What is expected: Where a picture appears, leave it out; copy everything else in the records exactly.

*** Opening The data ***

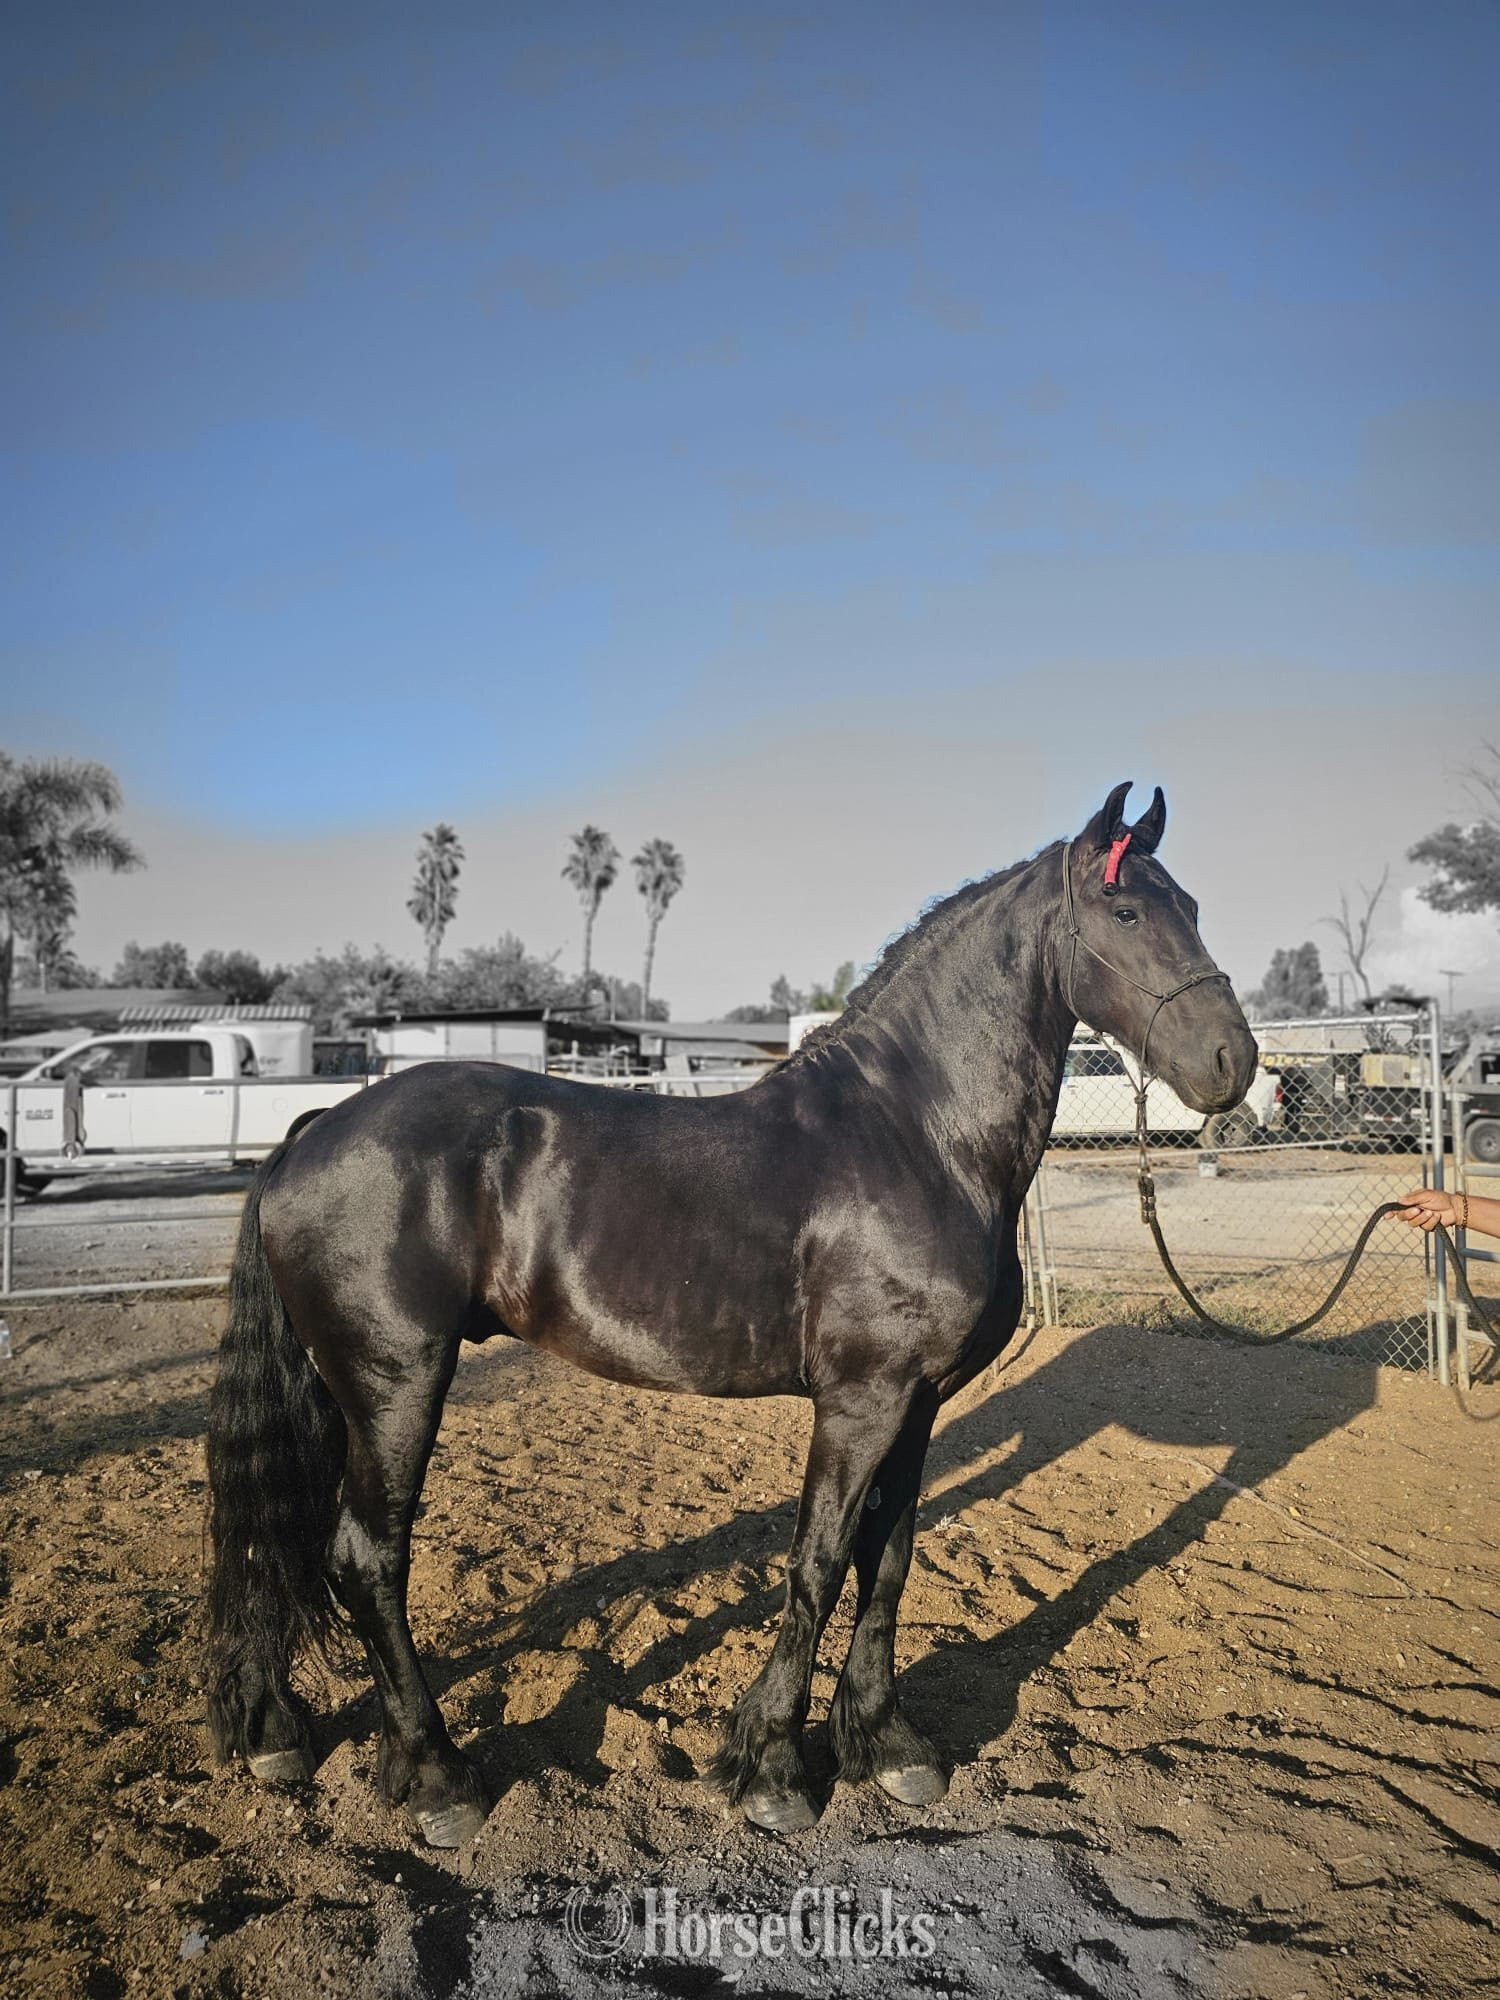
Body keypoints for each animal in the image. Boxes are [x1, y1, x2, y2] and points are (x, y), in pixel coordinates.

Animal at [204, 781, 1257, 1847]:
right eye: (1125, 911)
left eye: (1193, 905)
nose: (1233, 1062)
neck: (917, 1134)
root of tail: (311, 1134)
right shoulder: (860, 1401)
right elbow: (819, 1562)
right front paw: (775, 1767)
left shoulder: (918, 1402)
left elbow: (888, 1558)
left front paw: (890, 1746)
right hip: (396, 1384)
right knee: (366, 1558)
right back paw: (437, 1776)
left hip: (345, 1392)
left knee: (286, 1536)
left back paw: (279, 1731)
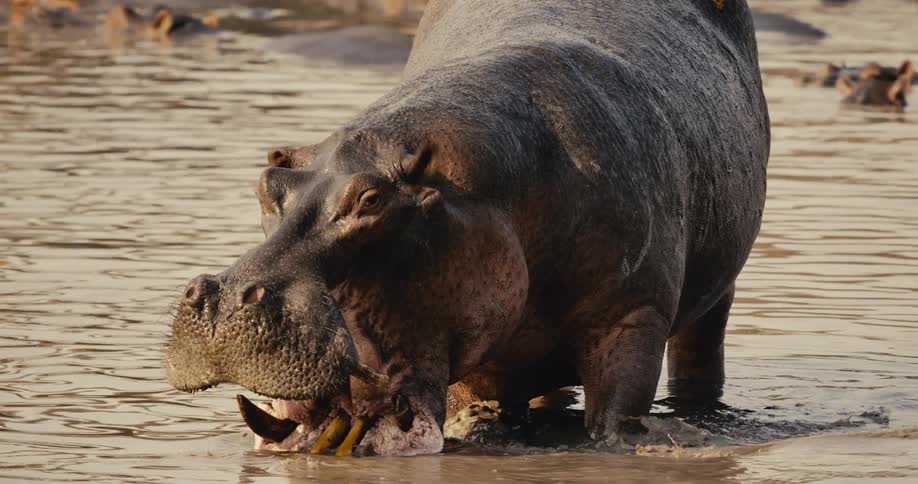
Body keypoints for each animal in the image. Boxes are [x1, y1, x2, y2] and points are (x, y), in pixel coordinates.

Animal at [165, 0, 769, 456]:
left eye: (371, 200)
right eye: (268, 184)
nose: (224, 300)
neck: (477, 188)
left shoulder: (632, 314)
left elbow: (617, 412)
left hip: (716, 295)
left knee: (701, 347)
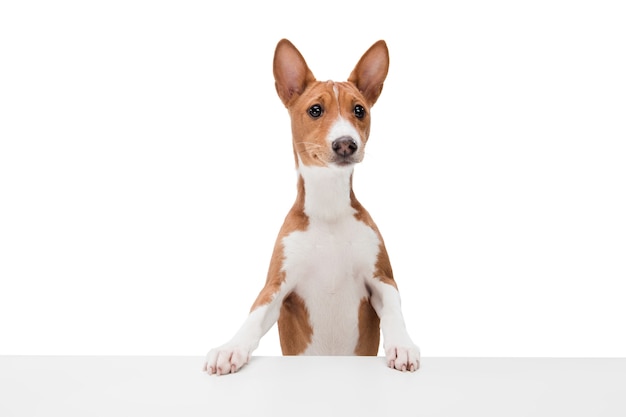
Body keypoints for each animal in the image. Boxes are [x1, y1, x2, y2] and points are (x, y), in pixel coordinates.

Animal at [205, 39, 420, 376]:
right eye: (315, 110)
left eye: (359, 110)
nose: (346, 143)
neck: (329, 210)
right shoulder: (278, 286)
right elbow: (254, 315)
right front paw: (230, 349)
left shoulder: (381, 279)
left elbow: (394, 311)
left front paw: (403, 346)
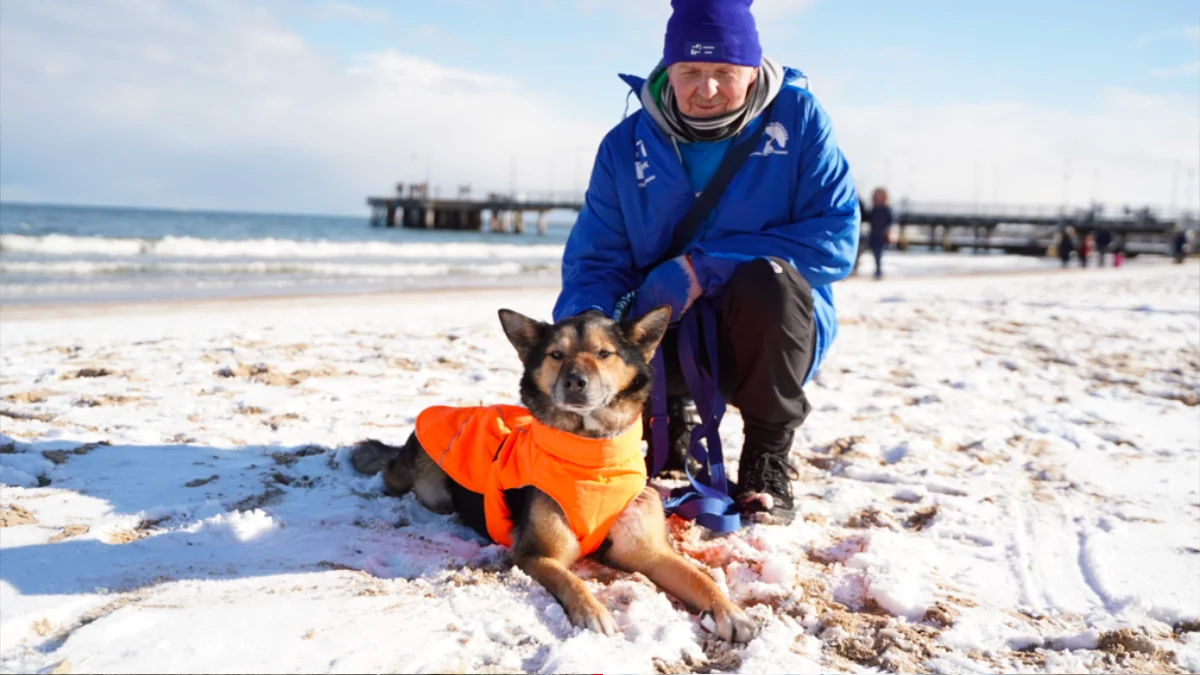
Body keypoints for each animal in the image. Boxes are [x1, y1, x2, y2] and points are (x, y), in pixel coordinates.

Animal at [350, 305, 758, 638]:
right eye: (556, 355)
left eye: (604, 353)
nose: (575, 381)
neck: (593, 458)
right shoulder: (536, 554)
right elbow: (571, 580)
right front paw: (594, 612)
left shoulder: (649, 550)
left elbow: (699, 578)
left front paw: (731, 612)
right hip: (431, 486)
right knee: (393, 474)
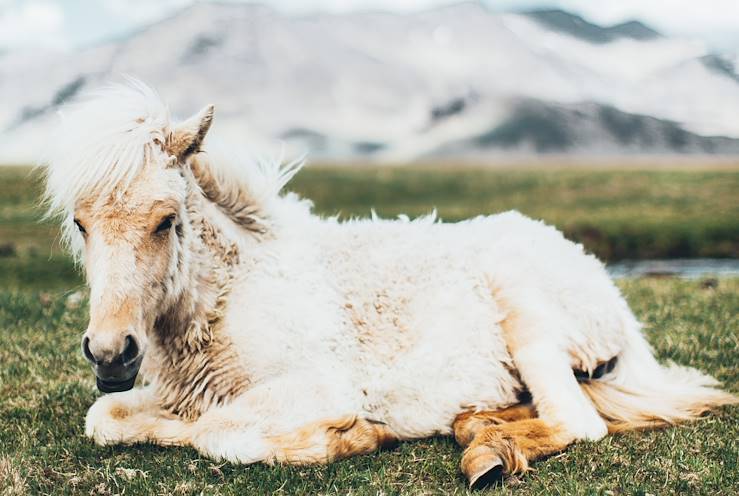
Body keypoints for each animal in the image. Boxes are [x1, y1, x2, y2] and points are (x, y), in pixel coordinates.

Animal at [44, 81, 736, 488]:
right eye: (80, 223)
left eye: (166, 220)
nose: (110, 352)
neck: (232, 295)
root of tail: (603, 285)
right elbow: (105, 416)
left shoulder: (313, 385)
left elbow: (222, 434)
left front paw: (352, 435)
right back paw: (477, 428)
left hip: (527, 316)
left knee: (577, 420)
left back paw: (484, 450)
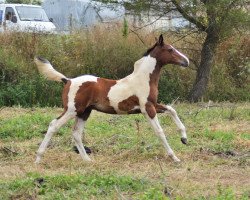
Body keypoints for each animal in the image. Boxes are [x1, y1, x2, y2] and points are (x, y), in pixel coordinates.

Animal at [34, 34, 188, 163]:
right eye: (170, 49)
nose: (186, 61)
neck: (144, 79)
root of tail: (68, 80)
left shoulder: (153, 105)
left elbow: (172, 110)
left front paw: (184, 138)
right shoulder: (147, 108)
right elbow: (160, 132)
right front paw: (174, 157)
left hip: (84, 112)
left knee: (76, 133)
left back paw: (87, 161)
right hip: (72, 110)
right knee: (53, 125)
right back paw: (38, 158)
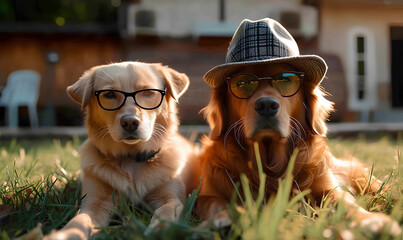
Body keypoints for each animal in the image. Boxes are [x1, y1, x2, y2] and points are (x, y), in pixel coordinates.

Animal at [47, 61, 196, 238]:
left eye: (148, 92)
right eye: (110, 94)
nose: (130, 122)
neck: (132, 157)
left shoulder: (173, 199)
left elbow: (165, 212)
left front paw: (158, 231)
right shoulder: (94, 204)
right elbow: (78, 221)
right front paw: (64, 234)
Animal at [195, 63, 400, 234]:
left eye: (285, 80)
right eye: (243, 82)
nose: (266, 105)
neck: (270, 168)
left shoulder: (328, 189)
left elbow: (347, 204)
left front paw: (371, 220)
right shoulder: (209, 192)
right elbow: (215, 204)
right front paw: (225, 218)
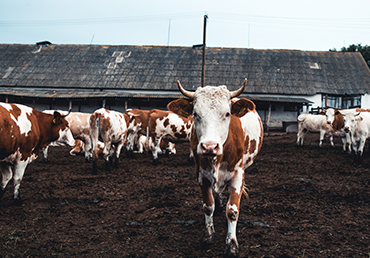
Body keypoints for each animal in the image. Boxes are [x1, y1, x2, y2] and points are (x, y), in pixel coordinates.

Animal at [168, 79, 264, 256]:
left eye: (227, 113)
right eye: (195, 113)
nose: (209, 147)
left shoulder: (238, 174)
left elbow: (232, 211)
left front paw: (231, 244)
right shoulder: (201, 174)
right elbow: (208, 206)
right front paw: (208, 235)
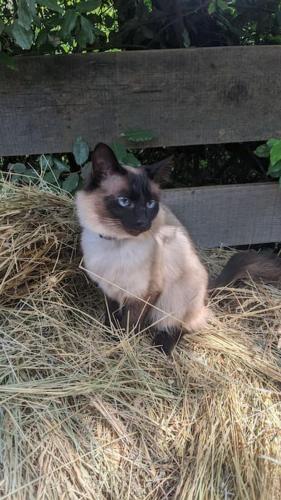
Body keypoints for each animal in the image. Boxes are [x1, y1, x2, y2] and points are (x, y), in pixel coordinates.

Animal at [75, 143, 280, 354]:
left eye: (150, 204)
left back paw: (161, 348)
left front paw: (123, 348)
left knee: (181, 326)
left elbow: (130, 324)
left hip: (176, 297)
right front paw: (109, 339)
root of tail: (206, 289)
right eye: (125, 201)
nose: (143, 223)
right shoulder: (109, 289)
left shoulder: (144, 294)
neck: (115, 244)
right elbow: (111, 318)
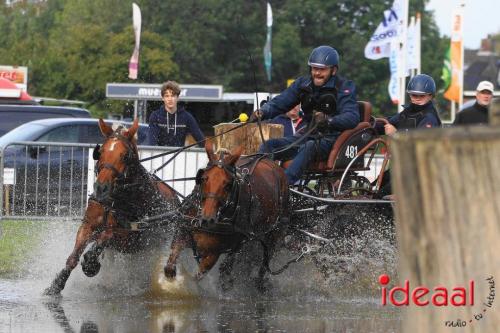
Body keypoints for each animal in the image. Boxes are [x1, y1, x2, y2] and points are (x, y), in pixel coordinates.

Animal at [43, 118, 180, 294]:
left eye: (125, 156)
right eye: (99, 152)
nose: (101, 188)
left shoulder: (127, 238)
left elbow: (106, 236)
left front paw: (90, 262)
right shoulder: (88, 225)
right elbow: (73, 257)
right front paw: (57, 285)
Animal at [164, 140, 290, 288]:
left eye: (228, 184)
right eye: (204, 178)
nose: (207, 219)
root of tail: (270, 162)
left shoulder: (214, 253)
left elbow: (196, 277)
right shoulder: (183, 233)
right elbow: (170, 266)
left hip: (274, 233)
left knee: (262, 262)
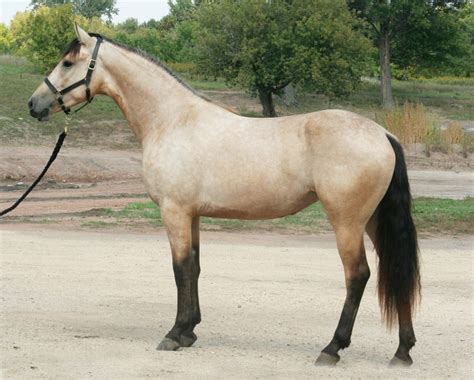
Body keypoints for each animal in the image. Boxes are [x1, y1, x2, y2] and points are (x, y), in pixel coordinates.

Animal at [26, 25, 418, 366]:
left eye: (67, 63)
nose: (34, 104)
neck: (172, 120)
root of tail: (383, 134)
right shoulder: (193, 214)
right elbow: (195, 267)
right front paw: (189, 331)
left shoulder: (174, 211)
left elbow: (180, 268)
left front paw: (174, 334)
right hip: (373, 221)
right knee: (395, 270)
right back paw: (402, 351)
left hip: (347, 222)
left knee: (358, 276)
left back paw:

*** Closing The data ***

Written reply:
Body keypoints for each animal in the image. Boxes are [x1, y1, x2, y2] and points are (x, y), in pixel coordinates.

Animal at [204, 781, 1257, 1847]:
right eye: (1125, 911)
left eye: (1193, 905)
nose: (1233, 1062)
neck: (917, 1134)
root of tail: (311, 1134)
right shoulder: (860, 1401)
right elbow: (819, 1562)
right front paw: (775, 1767)
left shoulder: (918, 1402)
left elbow: (888, 1558)
left front paw: (890, 1746)
right hip: (396, 1384)
right knee: (366, 1558)
right back paw: (437, 1776)
left hip: (345, 1392)
left knee: (286, 1536)
left back paw: (279, 1731)
Body keypoints for each animal in the image. Boxes are [x1, y1, x2, y2] and points are (x, y), in pixel coordinates.

Animal at [165, 0, 769, 456]:
left eye: (371, 200)
right eye: (268, 184)
nose: (224, 300)
neck: (477, 188)
left shoulder: (632, 314)
left elbow: (617, 412)
left hip: (716, 295)
left knee: (701, 347)
Body keypoints for each animal in the image. Boxes are [x1, y1, x2, y2] and points are (x, y), in pixel coordinates.

Animal at [205, 39, 420, 376]:
right eye: (315, 110)
left eye: (359, 110)
nose: (346, 143)
neck: (329, 210)
right shoulder: (278, 286)
right elbow: (254, 315)
right front paw: (230, 349)
left shoulder: (381, 279)
left elbow: (394, 311)
left front paw: (403, 346)
Body keypoints for each animal in the image. Boxes are [x1, y1, x2, y2] and points are (x, y), in pixel coordinates.

Animal at [350, 305, 758, 638]:
right eye: (556, 355)
left eye: (604, 353)
nose: (575, 381)
neck: (593, 458)
right shoulder: (536, 554)
right elbow: (571, 580)
right front paw: (594, 612)
left shoulder: (649, 550)
left elbow: (699, 578)
left front paw: (731, 612)
right hip: (431, 486)
right knee: (393, 474)
Body keypoints for each animal in the image. Boxes are [x1, y1, x2, y2] and points are (x, y), in pixel coordinates.

Animal at [44, 81, 736, 488]:
right eye: (80, 223)
left eye: (166, 220)
nose: (110, 352)
neck: (232, 295)
root of tail: (603, 285)
right elbow: (105, 416)
left shoulder: (313, 385)
left elbow: (222, 434)
left front paw: (352, 435)
right back paw: (477, 428)
left hip: (527, 316)
left knee: (577, 420)
left back paw: (484, 450)
Body keypoints for each animal in the image. Boxes are [x1, y1, x2, y2] and points are (x, y), in pixel coordinates.

Animal at [34, 34, 188, 163]:
right eye: (170, 49)
nose: (186, 61)
neck: (144, 79)
root of tail: (68, 80)
left shoulder: (153, 105)
left elbow: (172, 110)
left front paw: (184, 138)
right shoulder: (147, 108)
right elbow: (160, 132)
right front paw: (174, 157)
left hip: (84, 112)
left knee: (76, 133)
left back paw: (87, 161)
right hip: (72, 110)
right knee: (53, 125)
right back paw: (38, 158)
Body keypoints for each animal in the image. Boxes are [x1, y1, x2, y2] and points are (x, y), in pixel coordinates.

Animal at [47, 61, 196, 238]:
left eye: (148, 92)
right eye: (110, 94)
nose: (130, 122)
neck: (132, 157)
left shoulder: (173, 199)
left elbow: (165, 212)
left front paw: (158, 231)
right shoulder: (94, 204)
right elbow: (78, 221)
right front paw: (64, 234)
Animal at [195, 63, 400, 234]:
left eye: (285, 80)
right eye: (243, 82)
nose: (266, 105)
neck: (270, 168)
left shoulder: (328, 189)
left elbow: (347, 204)
left front paw: (371, 220)
right shoulder: (209, 192)
right elbow: (215, 204)
right front paw: (225, 218)
Body keypoints for each animal in the image. Boxes are [x1, y1, x2, y2] and points are (x, y), in pixel coordinates.

Animal at [168, 79, 264, 256]:
left eye: (227, 113)
right eye: (195, 113)
nose: (209, 147)
left shoulder: (238, 174)
left elbow: (232, 211)
left front paw: (231, 244)
right shoulder: (201, 174)
right elbow: (208, 206)
right front paw: (208, 235)
Body keypoints for each animal in the image. Boxes are [x1, y1, x2, y2] and points are (x, y), in pixel coordinates.

Animal at [75, 143, 280, 354]:
left eye: (150, 204)
left back paw: (161, 348)
left front paw: (123, 348)
left knee: (181, 326)
left elbow: (130, 324)
left hip: (176, 297)
right front paw: (109, 339)
root of tail: (206, 289)
right eye: (125, 201)
nose: (143, 223)
right shoulder: (109, 289)
left shoulder: (144, 294)
neck: (115, 244)
right elbow: (111, 318)
Body keypoints for each animal in the image. Boxes are [x1, y1, x2, y2] and points are (x, y), in pixel coordinates.

Animal at [43, 118, 180, 294]:
left eye: (125, 156)
right eye: (99, 152)
nose: (101, 188)
left shoulder: (127, 238)
left elbow: (106, 236)
left front paw: (90, 262)
right shoulder: (88, 225)
right elbow: (73, 257)
right front paw: (57, 285)
Animal at [164, 140, 290, 288]:
left eye: (228, 184)
right eye: (204, 178)
nose: (207, 219)
root of tail: (270, 162)
left shoulder: (214, 253)
left elbow: (196, 277)
right shoulder: (183, 233)
right elbow: (170, 266)
left hip: (274, 233)
left knee: (262, 262)
Body keypoints for each animal in the image. Boxes are [x1, y1, x2, y2] and points are (x, y), in pixel coordinates.

Animal at [26, 25, 418, 366]:
left eye: (67, 63)
nose: (34, 104)
neck: (172, 120)
root of tail: (383, 134)
right shoulder: (193, 214)
right elbow: (195, 267)
right front paw: (189, 331)
left shoulder: (174, 211)
left elbow: (180, 268)
left front paw: (174, 334)
right hip: (373, 221)
right knee: (395, 270)
right back paw: (402, 351)
left hip: (347, 222)
left knee: (358, 276)
left back paw:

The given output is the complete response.